Usman Khan said he met Bronson, known to be one of the UK’s most violent prisoners, when they were both inside a close-supervision centre at a high-security jail.

Two weeks before he launched his knife rampage at Fishmongers’ Hall in London, Khan told an employee of Cambridge University’s Learning Together programme about their conversations.

Lisa Ghiggini said Khan claimed that Bronson had told him: “If you’re going to do something just do it.”

“It was in the two weeks before the attack that he said it,” she added. “Khan had mentioned Bronson before a lot of times.”

Ms Ghiggini was an administrator for Learning Together, an organisation that ran educational programmes in which Khan took part at HMP Whitemoor in Cambridgeshire.

Inquests into his two victims’ deaths heard that Khan kept in touch with staff following his release from prison in 2018.

In a video filmed for a Learning Together event, he said academics had become like “family” to him and that he considered them his friends.
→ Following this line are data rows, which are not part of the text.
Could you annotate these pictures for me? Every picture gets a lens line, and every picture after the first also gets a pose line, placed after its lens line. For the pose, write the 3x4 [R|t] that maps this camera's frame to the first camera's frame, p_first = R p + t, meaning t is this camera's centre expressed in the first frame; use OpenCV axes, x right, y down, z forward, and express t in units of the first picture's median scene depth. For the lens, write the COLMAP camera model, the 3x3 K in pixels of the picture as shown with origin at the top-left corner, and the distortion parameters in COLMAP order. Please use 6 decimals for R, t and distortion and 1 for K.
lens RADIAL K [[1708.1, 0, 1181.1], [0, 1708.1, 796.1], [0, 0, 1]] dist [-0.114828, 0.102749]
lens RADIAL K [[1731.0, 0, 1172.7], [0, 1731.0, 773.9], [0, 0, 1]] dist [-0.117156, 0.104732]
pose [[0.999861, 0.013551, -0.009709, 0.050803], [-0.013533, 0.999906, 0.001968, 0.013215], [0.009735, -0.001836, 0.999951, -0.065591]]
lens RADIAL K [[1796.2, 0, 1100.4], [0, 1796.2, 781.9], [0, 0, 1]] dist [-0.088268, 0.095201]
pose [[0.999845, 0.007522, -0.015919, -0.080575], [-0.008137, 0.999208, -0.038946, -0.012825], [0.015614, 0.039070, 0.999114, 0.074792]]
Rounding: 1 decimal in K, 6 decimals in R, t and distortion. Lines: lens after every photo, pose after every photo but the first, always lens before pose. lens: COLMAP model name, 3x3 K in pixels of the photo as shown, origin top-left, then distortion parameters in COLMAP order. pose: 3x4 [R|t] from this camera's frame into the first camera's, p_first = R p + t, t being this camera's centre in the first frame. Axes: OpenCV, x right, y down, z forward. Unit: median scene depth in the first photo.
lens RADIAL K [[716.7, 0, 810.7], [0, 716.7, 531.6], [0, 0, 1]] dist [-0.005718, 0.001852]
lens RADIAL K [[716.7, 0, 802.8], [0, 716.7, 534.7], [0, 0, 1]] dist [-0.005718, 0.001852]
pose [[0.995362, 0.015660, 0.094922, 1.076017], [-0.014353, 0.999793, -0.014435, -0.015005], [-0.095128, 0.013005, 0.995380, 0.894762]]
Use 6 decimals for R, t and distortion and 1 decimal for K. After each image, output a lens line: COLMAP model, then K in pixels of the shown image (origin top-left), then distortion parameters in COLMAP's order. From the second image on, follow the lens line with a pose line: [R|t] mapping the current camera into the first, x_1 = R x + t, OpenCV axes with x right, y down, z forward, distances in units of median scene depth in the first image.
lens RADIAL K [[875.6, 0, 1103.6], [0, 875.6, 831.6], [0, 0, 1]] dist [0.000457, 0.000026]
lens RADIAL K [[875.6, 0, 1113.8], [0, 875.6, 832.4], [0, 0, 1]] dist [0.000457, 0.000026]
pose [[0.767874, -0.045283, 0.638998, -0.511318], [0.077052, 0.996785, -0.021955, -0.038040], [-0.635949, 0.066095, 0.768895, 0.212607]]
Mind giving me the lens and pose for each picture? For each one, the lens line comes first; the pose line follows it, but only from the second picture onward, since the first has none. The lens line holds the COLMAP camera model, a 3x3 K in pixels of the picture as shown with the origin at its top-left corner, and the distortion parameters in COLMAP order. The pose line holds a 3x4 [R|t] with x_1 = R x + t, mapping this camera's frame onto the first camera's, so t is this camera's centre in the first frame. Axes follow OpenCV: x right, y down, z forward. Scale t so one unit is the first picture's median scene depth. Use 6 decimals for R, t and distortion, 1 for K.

Khan was invited to a celebration held to mark the fifth anniversary of the programme on 29 November 2019, at Fishmongers’ Hall in London.

Wearing a fake suicide vest and armed with two knives, he murdered Jack Merritt and Saskia Jones and stabbed three other people before being shot dead by police.

The inquests heard that organisers had invited the justice secretary, Robert Buckland QC, to the event, but an aide said he was “unable to make” it.

Ms Ghiggini said that during her phone calls with Khan following his release he had seemed “really chatty, hopeful”.

“I got the impression he wasn’t that religious,” she told a hearing on Friday.

Khan wrote poems and essays that he sent to Learning Together following a creative writing course.

The inquests heard that Ms Ghiggini raised concern about one poem that referenced a flower blooming in winter, because she feared it could be a metaphor for a bomb.

She said she voiced her concerns to Mr Merritt, who was the course coordinator for Learning Together.

Ms Ghiggini recalled that Mr Merritt replied: “No, no, no, Khan has been deradicalised.” The inquests continue.